Figure 2.

Interaction between receptors 5-HT_2A and TrkB in the mouse brain. (A) Co-localization of 5-HT_2A and TrkB in the mouse brain. Brain slices from cortex (CRTX), striatum (STR), and hippocampus (HIPP) were subjected to immunohistochemistry for the detection of 5-HT_2A (green) and TrkB (red), followed by confocal microscopy. Nuclei are shown in blue. Right: Merged images and a magnified view of representative neurons. (B) Co-immunoprecipitation between 5-HT_2A and TrkB in brain lysates. Whole-brain homogenates were prepared from different brain areas and subjected to IP with an anti-5-HT_2A receptor antibody, followed by WB analysis with anti-TrkB and anti-5-HT_2A antibodies.
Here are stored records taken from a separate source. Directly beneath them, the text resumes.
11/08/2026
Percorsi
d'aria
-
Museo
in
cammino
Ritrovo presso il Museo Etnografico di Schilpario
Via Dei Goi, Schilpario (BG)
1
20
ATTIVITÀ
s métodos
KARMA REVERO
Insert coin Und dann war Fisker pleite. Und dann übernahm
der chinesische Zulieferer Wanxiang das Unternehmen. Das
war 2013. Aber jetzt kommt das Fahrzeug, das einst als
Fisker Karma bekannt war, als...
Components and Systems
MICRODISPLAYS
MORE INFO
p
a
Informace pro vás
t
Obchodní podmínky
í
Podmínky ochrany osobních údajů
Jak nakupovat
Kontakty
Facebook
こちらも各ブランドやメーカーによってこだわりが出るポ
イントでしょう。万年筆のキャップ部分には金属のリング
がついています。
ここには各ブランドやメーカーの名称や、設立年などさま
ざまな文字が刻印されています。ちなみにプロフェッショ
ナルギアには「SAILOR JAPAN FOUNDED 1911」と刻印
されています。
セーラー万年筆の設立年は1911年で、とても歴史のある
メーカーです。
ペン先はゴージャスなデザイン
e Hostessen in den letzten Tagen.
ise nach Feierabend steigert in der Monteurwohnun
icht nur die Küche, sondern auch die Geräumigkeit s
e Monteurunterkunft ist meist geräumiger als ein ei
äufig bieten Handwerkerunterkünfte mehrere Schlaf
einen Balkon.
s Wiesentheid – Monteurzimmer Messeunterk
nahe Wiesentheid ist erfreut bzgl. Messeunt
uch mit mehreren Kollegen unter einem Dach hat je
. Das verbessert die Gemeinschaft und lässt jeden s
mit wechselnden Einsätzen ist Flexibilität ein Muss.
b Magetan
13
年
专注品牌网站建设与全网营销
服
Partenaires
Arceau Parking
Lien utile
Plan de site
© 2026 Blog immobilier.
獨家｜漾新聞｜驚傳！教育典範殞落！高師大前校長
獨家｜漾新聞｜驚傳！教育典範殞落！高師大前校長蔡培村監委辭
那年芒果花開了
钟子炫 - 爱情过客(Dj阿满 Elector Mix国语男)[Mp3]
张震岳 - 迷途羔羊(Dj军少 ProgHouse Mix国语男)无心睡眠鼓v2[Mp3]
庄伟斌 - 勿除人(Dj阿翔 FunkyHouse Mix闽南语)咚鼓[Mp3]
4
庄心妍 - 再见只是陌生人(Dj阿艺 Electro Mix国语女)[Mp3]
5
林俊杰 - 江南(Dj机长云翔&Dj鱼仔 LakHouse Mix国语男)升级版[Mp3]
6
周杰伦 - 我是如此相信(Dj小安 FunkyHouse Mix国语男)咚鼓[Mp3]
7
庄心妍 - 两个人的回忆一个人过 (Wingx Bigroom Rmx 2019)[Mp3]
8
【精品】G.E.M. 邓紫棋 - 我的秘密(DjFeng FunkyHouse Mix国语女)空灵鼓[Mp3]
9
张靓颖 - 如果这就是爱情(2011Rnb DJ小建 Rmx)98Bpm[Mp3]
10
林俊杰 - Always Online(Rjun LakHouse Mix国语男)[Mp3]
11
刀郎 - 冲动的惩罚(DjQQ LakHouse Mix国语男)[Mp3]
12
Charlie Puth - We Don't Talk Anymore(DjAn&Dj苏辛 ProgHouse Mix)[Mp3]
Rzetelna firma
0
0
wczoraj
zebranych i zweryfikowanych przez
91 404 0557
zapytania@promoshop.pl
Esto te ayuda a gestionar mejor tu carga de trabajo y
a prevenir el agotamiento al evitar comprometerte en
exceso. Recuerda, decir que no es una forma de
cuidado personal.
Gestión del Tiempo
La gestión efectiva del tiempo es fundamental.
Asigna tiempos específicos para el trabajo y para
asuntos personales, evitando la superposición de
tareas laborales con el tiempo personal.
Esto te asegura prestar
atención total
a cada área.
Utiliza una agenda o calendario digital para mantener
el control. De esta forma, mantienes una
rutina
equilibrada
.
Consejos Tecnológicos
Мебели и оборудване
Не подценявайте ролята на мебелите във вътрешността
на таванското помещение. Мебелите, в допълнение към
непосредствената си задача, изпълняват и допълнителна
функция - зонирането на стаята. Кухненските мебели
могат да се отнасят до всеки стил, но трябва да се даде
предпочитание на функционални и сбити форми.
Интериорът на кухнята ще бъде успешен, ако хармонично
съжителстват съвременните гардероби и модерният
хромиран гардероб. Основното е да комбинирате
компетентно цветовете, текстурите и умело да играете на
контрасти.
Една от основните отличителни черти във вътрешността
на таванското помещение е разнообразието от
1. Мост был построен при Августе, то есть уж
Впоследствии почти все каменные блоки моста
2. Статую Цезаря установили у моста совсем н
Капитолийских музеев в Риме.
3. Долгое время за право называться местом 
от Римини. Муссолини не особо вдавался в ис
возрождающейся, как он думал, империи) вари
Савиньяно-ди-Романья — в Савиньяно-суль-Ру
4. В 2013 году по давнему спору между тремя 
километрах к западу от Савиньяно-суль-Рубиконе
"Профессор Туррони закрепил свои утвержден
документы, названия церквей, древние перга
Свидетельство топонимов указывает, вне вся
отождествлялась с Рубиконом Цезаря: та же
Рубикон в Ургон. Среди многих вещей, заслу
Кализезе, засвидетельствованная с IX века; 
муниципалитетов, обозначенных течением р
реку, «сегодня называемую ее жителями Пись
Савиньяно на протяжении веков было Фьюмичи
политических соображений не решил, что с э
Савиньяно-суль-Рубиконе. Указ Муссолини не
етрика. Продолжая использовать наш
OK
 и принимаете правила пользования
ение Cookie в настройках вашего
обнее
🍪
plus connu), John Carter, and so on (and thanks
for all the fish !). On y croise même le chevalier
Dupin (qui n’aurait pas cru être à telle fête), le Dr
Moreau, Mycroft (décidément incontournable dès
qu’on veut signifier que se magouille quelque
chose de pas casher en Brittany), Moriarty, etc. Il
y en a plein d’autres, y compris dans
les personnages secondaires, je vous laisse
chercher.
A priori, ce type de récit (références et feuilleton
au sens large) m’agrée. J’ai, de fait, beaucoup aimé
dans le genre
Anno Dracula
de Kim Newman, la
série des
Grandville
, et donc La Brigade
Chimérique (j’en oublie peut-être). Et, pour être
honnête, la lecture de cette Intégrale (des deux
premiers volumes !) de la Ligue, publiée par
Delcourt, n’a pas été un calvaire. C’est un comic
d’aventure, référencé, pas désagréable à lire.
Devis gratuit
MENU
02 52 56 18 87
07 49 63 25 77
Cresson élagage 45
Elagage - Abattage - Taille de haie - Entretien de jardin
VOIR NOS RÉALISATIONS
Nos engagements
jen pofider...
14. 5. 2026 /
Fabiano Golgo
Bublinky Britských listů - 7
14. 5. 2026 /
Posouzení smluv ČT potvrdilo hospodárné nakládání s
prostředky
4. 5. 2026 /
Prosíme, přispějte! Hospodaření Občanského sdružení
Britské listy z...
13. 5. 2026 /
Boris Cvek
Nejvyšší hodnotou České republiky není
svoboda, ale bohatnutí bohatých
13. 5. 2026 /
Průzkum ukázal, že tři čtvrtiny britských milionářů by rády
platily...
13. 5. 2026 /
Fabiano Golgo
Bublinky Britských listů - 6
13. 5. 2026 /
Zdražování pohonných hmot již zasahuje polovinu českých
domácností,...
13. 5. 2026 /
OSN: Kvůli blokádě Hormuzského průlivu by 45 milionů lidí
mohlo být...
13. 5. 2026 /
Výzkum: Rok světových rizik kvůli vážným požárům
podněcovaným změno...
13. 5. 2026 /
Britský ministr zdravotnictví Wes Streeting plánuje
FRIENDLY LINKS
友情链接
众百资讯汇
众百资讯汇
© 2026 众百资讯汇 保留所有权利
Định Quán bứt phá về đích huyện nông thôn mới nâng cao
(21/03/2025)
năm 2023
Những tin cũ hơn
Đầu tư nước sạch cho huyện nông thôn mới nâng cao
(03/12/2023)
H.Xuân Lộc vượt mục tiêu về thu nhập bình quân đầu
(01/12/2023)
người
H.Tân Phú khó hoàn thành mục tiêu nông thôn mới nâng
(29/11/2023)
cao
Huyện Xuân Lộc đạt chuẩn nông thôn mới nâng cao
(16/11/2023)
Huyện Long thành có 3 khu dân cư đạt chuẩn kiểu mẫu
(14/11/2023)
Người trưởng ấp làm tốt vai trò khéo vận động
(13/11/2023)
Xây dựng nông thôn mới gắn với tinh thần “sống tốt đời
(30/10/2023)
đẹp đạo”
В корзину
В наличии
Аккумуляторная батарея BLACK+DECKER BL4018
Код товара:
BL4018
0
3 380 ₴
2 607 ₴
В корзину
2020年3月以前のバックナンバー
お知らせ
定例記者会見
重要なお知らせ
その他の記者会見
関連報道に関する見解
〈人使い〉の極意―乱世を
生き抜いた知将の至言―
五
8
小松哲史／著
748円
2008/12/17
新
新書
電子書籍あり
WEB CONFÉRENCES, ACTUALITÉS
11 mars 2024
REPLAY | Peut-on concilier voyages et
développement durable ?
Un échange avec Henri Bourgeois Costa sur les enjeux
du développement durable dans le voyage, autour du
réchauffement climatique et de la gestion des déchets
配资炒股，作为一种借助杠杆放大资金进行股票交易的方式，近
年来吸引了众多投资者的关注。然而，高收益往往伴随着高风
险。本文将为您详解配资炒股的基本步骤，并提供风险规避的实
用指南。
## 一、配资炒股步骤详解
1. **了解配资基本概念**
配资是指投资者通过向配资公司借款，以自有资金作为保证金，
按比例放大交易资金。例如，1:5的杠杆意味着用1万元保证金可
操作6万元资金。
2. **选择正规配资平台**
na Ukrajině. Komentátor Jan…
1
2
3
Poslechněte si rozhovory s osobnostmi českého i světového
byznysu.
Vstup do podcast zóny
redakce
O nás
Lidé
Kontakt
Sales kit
AB: antibody; IP, immunoprecipitation; WB, Western blot; ● glycosylated TrkB. Results are representative of at least three independent experiments. (C) Detection of 5-HT_2A–TrkB heteroreceptor complexes in mouse brain slices using proximity ligation assay (PLA). Representative images of PLA staining in cortex (CRTX), hippocampus (HIPP), and striatum (STR) are shown as a single Z-stack. Nuclei are shown in blue, and PLA blobs are shown in red. Negative control was performed omitting primary antibodies. Scale bar, 20 µm. (D) Quantification of the 5-HT_2A-TrkB heterodimer density. Data are presented as means ± SEM (n = 6 mice). Each colored dot represents data obtained for one mouse. * p < 0.05, *** p < 0.001 (one-way ANOVA).